Congressman Don Young and Anchorage Mayor Dan Sullivan, speaking at a joint news conference at City Hall, also said they are asking the government to extend for 60 days a comment period on designating critical habitat for the whales. The Anchorage Assembly earlier unanimously passed a resolution asking for the extension on comments, which now is set to expire Feb. 1.

Sullivan said federal agencies should also hold a public hearing in Anchorage.

"Virtually every department in the city and every business in the region has a stake in this," Sullivan said, citing potential restrictions on discharges from Anchorage's water and sewer utility, noise limits at Stevens International Airport, air quality issues, oil and gas development, expansion at the Port of Anchorage and a proposed Knik Arm bridge.

"All those things come into effect with this beluga designation," Sullivan said. "Every one of those projects could be in jeopardy, and we cannot allow that to happen."

Federal scientists say the Cook Inlet belugas are a genetically distinct species and don't intermingle with beluga populations in other parts of Alaska and the Arctic. Their numbers have plummeted since the early 1980s, and a study released in 2007 projected a one-in-four chance the Cook Inlet belugas could go extinct within 100 years if nothing is done.

Young called that "false science."

"I personally don't believe this is a different species of beluga whale (than those) in Kotzebue that we kill and eat many times up there," he said. "I don't believe there's a bit of difference."
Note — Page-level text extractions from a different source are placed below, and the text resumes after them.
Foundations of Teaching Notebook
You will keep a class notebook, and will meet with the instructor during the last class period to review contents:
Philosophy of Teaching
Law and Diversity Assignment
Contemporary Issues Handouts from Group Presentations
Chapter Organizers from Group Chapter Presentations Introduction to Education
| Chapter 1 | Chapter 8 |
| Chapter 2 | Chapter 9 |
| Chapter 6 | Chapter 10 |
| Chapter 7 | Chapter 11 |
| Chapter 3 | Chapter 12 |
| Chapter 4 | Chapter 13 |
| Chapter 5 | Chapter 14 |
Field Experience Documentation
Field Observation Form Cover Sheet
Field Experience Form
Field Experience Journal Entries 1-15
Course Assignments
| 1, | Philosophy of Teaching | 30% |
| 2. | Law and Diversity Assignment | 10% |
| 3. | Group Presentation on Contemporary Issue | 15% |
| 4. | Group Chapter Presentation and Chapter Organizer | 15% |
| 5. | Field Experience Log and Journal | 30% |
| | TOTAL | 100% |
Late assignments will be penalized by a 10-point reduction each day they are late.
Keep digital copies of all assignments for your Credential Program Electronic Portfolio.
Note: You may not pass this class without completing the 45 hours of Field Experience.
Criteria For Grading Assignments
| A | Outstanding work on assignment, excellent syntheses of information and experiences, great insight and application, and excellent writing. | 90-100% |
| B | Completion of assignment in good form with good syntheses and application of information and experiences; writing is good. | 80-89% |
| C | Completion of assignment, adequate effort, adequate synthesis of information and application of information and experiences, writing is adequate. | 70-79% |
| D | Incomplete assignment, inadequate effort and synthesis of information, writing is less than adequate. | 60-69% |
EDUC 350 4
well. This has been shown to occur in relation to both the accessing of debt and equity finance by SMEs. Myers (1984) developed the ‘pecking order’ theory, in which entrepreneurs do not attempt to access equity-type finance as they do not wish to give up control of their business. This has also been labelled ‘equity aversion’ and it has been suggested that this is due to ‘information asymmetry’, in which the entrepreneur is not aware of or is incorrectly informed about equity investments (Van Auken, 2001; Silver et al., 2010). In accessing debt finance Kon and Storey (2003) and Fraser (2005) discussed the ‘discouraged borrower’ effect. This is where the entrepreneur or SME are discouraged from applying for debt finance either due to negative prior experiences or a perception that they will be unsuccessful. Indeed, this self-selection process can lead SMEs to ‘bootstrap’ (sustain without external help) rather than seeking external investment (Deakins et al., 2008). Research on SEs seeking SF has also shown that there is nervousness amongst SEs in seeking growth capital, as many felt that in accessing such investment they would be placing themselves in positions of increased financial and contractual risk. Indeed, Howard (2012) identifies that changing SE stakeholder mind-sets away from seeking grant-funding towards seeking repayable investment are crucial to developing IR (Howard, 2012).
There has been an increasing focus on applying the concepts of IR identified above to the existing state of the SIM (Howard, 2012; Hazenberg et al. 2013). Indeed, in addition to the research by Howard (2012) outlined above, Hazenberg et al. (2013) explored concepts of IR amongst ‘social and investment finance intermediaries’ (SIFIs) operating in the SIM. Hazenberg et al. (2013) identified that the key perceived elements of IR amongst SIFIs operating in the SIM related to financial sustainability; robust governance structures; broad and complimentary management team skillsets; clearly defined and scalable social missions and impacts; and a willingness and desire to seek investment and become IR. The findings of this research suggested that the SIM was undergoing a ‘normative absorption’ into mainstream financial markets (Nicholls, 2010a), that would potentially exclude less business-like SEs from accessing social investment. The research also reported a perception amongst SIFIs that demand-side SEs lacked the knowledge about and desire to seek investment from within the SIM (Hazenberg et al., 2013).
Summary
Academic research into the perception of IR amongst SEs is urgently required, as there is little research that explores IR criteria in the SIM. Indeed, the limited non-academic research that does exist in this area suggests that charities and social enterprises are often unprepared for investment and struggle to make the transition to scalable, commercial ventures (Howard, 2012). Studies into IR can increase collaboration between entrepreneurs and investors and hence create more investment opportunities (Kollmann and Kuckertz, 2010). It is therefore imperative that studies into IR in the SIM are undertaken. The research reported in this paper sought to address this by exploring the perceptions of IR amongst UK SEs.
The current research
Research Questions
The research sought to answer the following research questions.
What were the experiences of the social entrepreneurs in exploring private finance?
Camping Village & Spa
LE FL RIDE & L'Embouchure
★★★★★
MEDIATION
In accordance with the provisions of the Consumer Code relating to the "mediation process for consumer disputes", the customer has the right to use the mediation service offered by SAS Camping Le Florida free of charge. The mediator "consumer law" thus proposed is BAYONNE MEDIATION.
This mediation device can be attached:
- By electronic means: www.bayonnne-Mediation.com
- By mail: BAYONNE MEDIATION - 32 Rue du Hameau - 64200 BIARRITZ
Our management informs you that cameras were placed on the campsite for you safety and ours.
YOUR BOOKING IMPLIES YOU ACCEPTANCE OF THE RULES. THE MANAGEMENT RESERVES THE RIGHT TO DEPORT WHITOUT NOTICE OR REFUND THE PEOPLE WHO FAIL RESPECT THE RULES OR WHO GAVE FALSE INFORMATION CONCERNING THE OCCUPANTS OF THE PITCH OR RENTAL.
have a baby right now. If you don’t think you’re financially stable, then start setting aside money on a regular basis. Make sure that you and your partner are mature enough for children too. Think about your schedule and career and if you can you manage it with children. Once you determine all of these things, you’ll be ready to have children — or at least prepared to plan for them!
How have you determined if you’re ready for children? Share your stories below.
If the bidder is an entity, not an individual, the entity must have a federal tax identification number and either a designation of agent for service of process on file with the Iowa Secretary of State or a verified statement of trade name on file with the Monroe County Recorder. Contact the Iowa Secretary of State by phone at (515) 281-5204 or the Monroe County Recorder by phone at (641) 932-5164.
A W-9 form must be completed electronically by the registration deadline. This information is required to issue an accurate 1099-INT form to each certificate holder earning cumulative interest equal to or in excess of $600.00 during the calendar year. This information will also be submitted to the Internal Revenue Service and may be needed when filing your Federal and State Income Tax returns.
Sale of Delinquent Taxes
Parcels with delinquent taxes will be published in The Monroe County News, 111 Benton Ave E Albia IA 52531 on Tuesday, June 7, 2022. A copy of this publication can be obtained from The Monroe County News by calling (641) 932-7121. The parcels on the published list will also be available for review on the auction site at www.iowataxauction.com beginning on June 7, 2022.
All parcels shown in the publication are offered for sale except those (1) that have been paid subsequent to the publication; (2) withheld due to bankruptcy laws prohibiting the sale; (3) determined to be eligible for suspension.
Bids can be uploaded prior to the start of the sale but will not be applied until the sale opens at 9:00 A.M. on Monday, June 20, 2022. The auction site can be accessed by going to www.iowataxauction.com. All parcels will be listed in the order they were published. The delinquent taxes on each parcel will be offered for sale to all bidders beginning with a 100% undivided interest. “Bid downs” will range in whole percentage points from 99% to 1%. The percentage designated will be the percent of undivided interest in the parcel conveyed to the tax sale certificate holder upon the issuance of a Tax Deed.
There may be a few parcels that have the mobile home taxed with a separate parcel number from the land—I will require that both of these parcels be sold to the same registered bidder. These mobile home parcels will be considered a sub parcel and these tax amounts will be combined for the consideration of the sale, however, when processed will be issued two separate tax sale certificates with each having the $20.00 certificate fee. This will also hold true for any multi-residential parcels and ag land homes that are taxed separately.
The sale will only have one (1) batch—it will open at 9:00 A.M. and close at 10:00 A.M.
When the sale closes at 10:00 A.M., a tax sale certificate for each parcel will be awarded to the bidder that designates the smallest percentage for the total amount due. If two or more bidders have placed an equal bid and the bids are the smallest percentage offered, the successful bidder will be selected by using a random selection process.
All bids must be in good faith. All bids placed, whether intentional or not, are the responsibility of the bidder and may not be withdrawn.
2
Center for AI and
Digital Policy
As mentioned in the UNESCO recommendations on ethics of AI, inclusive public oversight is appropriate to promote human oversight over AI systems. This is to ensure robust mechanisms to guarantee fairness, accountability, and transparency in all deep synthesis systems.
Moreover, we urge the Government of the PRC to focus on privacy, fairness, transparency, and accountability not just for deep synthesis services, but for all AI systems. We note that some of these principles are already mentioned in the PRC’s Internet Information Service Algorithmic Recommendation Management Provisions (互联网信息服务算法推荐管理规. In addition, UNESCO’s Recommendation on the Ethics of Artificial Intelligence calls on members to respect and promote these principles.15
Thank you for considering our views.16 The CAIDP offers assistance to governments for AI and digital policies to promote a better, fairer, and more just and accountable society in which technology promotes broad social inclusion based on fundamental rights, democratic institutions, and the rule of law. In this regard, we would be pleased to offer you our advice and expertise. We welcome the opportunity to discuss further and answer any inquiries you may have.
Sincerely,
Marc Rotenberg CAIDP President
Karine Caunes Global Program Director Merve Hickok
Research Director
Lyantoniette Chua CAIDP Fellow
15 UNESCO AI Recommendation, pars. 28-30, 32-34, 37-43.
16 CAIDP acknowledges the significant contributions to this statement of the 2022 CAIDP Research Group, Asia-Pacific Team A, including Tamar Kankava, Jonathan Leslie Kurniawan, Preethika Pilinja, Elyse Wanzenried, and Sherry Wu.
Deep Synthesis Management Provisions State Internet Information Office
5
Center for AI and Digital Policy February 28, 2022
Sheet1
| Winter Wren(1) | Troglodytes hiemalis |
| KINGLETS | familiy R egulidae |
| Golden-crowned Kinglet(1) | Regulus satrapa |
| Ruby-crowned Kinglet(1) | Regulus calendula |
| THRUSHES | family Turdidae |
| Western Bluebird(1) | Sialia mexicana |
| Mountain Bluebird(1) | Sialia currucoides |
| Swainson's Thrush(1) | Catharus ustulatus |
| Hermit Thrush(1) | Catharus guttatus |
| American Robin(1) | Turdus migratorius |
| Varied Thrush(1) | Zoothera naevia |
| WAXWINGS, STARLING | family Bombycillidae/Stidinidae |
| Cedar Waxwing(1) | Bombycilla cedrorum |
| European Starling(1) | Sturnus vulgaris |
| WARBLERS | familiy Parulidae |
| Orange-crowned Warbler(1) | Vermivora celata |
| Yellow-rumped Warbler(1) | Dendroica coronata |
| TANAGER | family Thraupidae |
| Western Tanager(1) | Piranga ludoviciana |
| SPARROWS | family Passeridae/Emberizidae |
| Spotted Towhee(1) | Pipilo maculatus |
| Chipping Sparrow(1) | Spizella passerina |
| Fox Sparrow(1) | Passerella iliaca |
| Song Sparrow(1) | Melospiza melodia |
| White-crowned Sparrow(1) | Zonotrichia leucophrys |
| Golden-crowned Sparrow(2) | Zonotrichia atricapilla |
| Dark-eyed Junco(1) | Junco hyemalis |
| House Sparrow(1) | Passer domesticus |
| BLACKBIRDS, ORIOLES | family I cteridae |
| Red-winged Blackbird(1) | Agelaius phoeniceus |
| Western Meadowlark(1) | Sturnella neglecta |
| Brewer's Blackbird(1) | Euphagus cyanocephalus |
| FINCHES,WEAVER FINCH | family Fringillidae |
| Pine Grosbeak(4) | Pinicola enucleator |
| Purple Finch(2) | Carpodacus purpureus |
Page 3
But opponents of the listing need more ammunition, Young said, and the state is the logical source to finance new science on the whales.

"The state should have the science available to (contradict) what comes forth," he said. "Let's see whether they're right or not, but not accept what they tell us because we have no way to argue with it."

An Anchorage spokeswoman for the Center for Biological Diversity, one of several groups that petitioned the government to list the whales as endangered, said there's no question that Cook Inlet's whales "are genetically distinct and geographically isolated."